JACKSON HOLE, WYO.
This resort town in the Tetons is used to political celebrities and takes them in its stride. Usually they come and go, undisturbed and unremarked upon by the laid-back folks who live here. When he was president, Bill Clinton ambled around town in summer buying pizzas. Members of the Kennedy clan visit, and must stand in line just like anybody else. When James Baker was secretary of State, he brought Eduard Shevardnadze, his counterpart from Moscow, here for a summit meeting. Vice President Cheney has a home here and can often be seen placidly fly-fishing along the Snake River.
But given the heat of the presidential election campaign, Mr. Cheney's regular visits using Air Force Two have roused partisan feelings. In last week's issue of the town's weekly paper, the Jackson Hole News, letter-writer Kevin Pusey huffed about the "lack of respect for the environment, the overconsumption of gas and oil, and wastage of taxpayers' dollars," caused by the "oversized" plane's visits, accompanied by "helicopters, army trucks and gas-guzzling SUV's."
The Wagner family riposted: "We welcome the choppers and always wave. We appreciate your work."
This unaccustomed tetchiness seems to reflect the rigid partisanship in the nation at large over what seems to be an increasingly close presidential election campaign.
As Republicans get set to laud - and protesters to lambaste - President Bush in New York next week, the president and Senator Kerry are running neck and neck. The big critical states like Pennsylvania, Ohio, Michigan, and Florida are hotly contested, and the votes of the narrow sliver of independent swing voters are likely to carry the day.
What are some of the factors Bush can hope to capitalize upon and push him over the top?
• Firstly there will be the expected postconvention pop in the polls resulting from the widespread media coverage in New York.
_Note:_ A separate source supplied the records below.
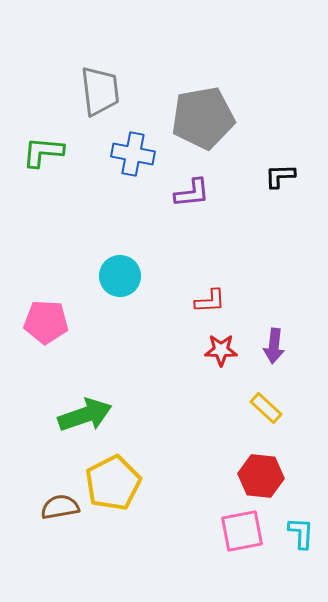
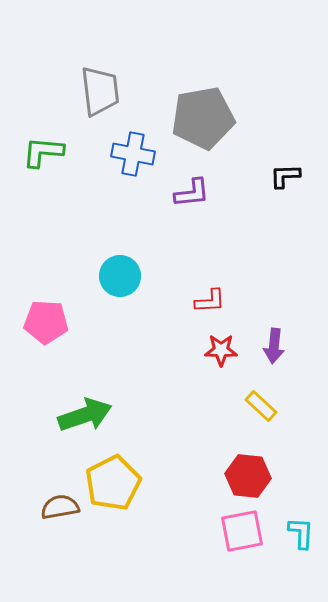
black L-shape: moved 5 px right
yellow rectangle: moved 5 px left, 2 px up
red hexagon: moved 13 px left
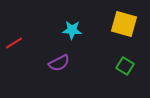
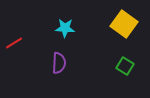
yellow square: rotated 20 degrees clockwise
cyan star: moved 7 px left, 2 px up
purple semicircle: rotated 60 degrees counterclockwise
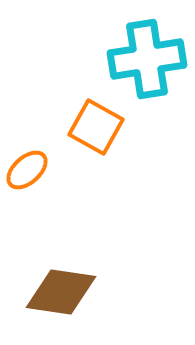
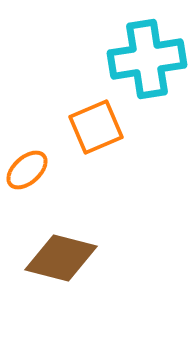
orange square: rotated 38 degrees clockwise
brown diamond: moved 34 px up; rotated 6 degrees clockwise
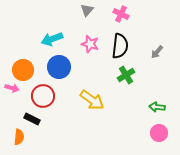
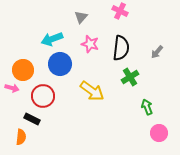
gray triangle: moved 6 px left, 7 px down
pink cross: moved 1 px left, 3 px up
black semicircle: moved 1 px right, 2 px down
blue circle: moved 1 px right, 3 px up
green cross: moved 4 px right, 2 px down
yellow arrow: moved 9 px up
green arrow: moved 10 px left; rotated 63 degrees clockwise
orange semicircle: moved 2 px right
• Then there is the spat over Kerry's military record in Vietnam. Frankly, the continuing carping over both Kerry's wartime service and Bush's service as a Texas National Guard fighter-pilot strikes me as somewhat tedious. As far as Bush is concerned, flying jet fighters is hardly a task for the wimpish. As for Kerry, running a swift boat in the Mekong Delta similarly takes guts. In my own time as a correspondent in Vietnam, I spent a few days with a swift squadron, and it is no fun racing down narrow rivers trying to draw Viet Cong fire from the jungle-covered banks.
But Kerry has unwisely made his military service the focal point of his campaign. Diverted from the substantive issues, he has been obliged to concentrate on defending his own ballyhooed war record, rather than taking the fight to Bush. This has worked to the president's advantage.
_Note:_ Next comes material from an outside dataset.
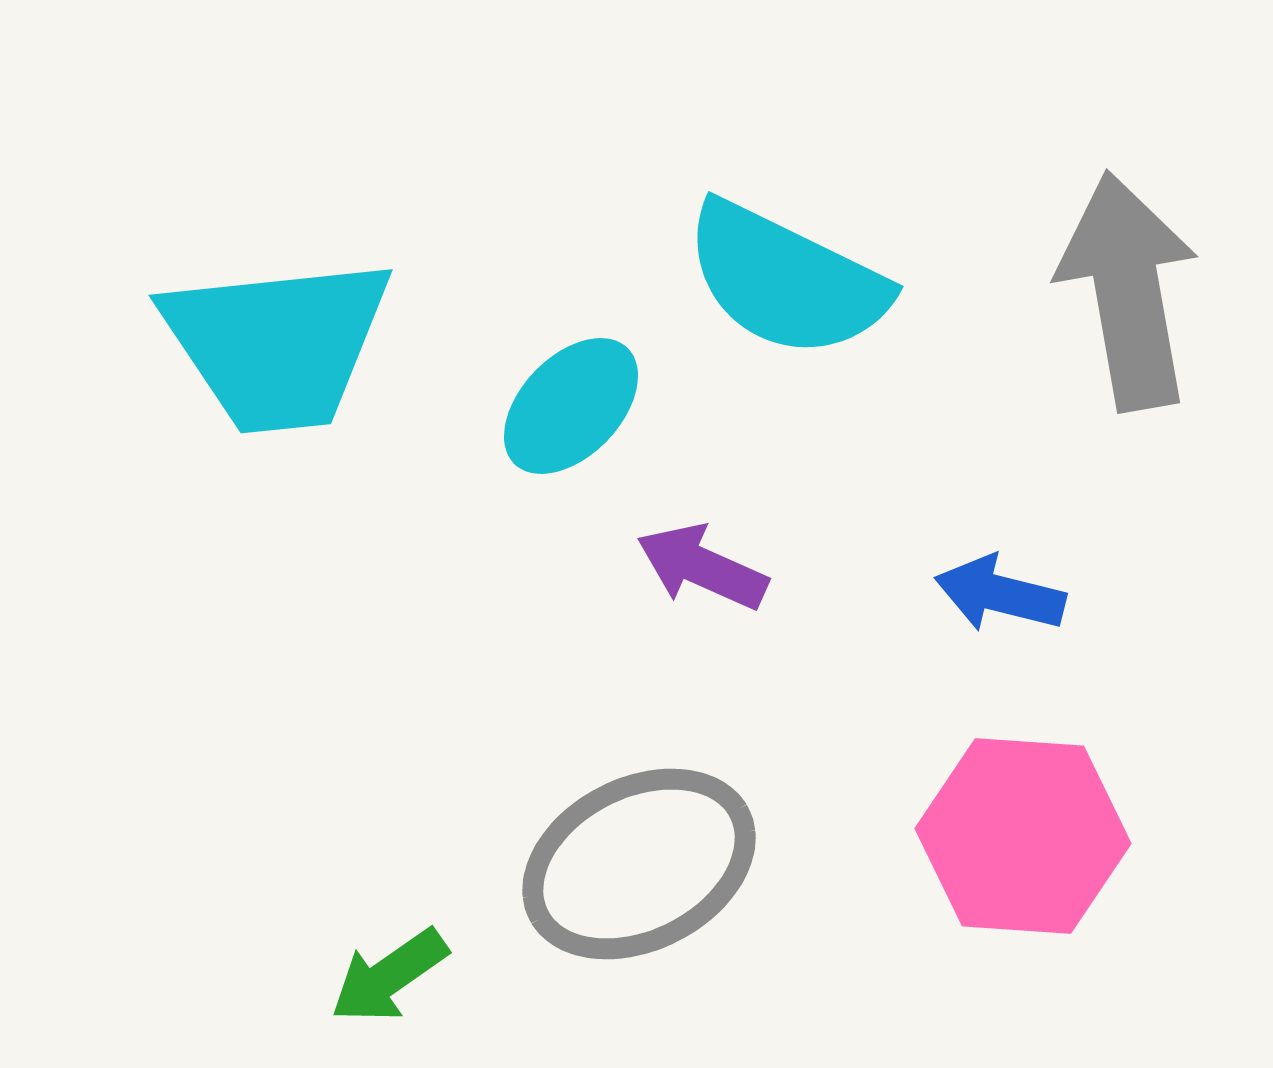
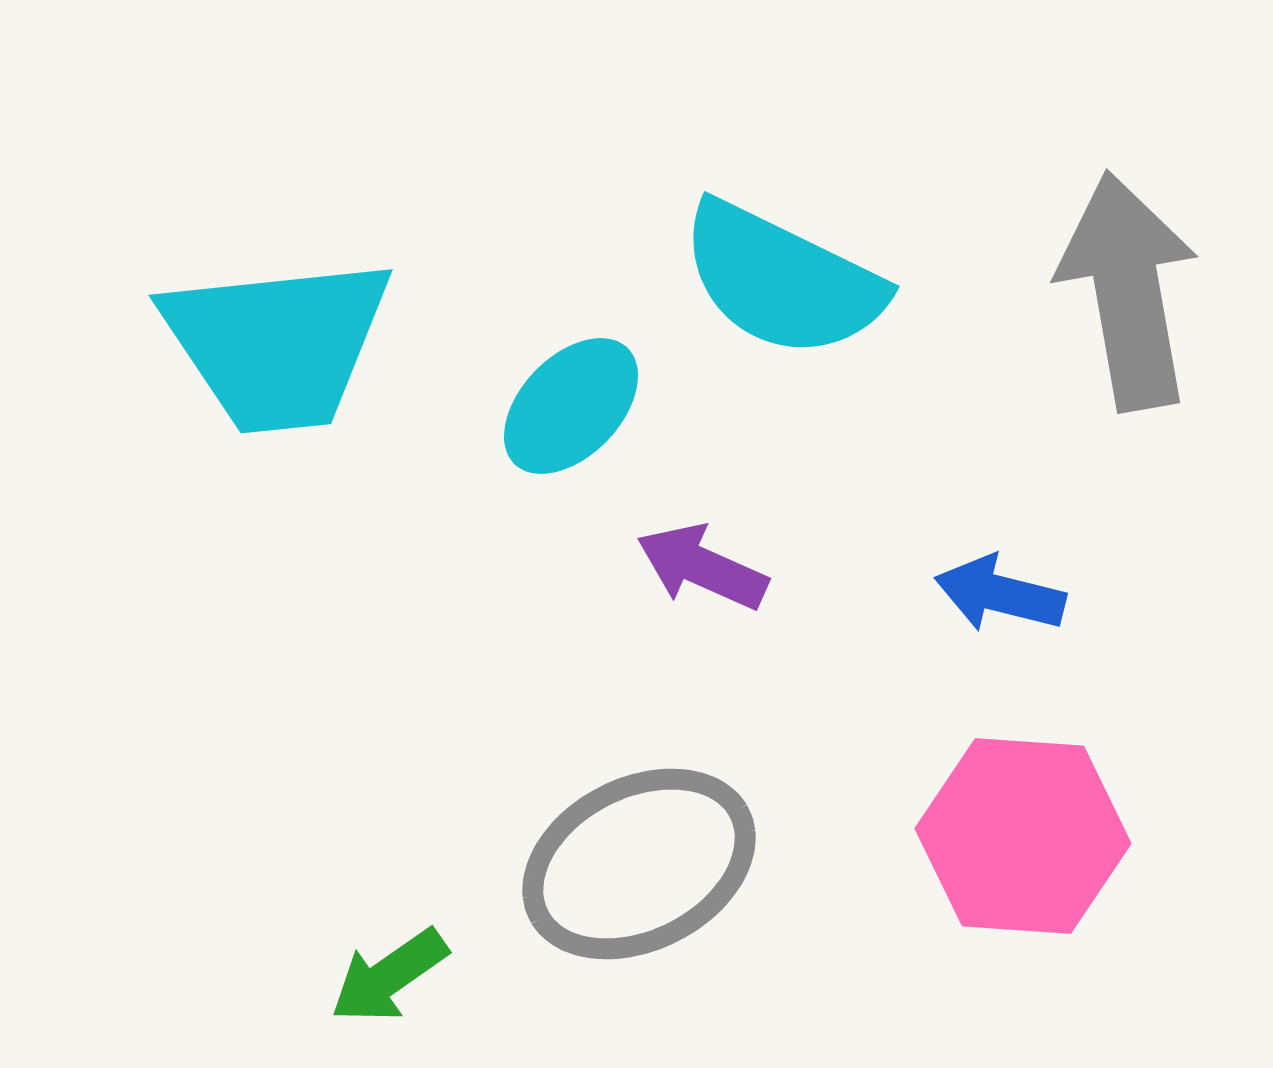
cyan semicircle: moved 4 px left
• In the candidates' debates four years ago, Al Gore came across as a more knowledgeable policy wonk, but Bush was warm and human. In the Bush-Kerry debates, Bush may similarly appeal to those swing voters as the more likable. Despite all Kerry's efforts to appear a regular guy, he is still fighting the image of a patrician and somewhat arrogant New Englander who has spent the years since Vietnam calculating his path to the presidency.
• One of Bush's secret weapons may be his wife, Laura. Voters don't vote for the first lady. But they do appraise the spouse who will stand alongside the president. Mrs. Bush comes across as smart and wholesome. As she proved on the Jay Leno show, she can also be quite a comic cutup. A Harris Poll earlier this year put her appeal rating at a whopping 79 percent.
Teresa Heinz Kerry is also a very smart woman, but an unpredictable activist who, like her husband, sometimes conveys an aura of complexity.
• Both Bush and Kerry have taken swipes at each other, but the meanness toward, and disrespect for, a sitting president that has characterized some of the attacks on Bush - particularly Hollywood's - may well trigger a backlash of sympathy in his favor.
• One more prospect - that we all must pray will not happen - would be a major terrorist attack by Al Qaeda on the American homeland before November. Traditionally such events cause Americans to rally around the president.
Other unpredictable events in Iraq, or with the American economy, or in the capture of Osama bin Laden, could similarly be pluses or minuses for Bush. For now, despite the enthusiastic Republican clamor pending in New York, it continues to look like a close race.
• John Hughes, a former editor of the Monitor, is editor and chief operating officer of the Deseret Morning News, in Salt Lake City.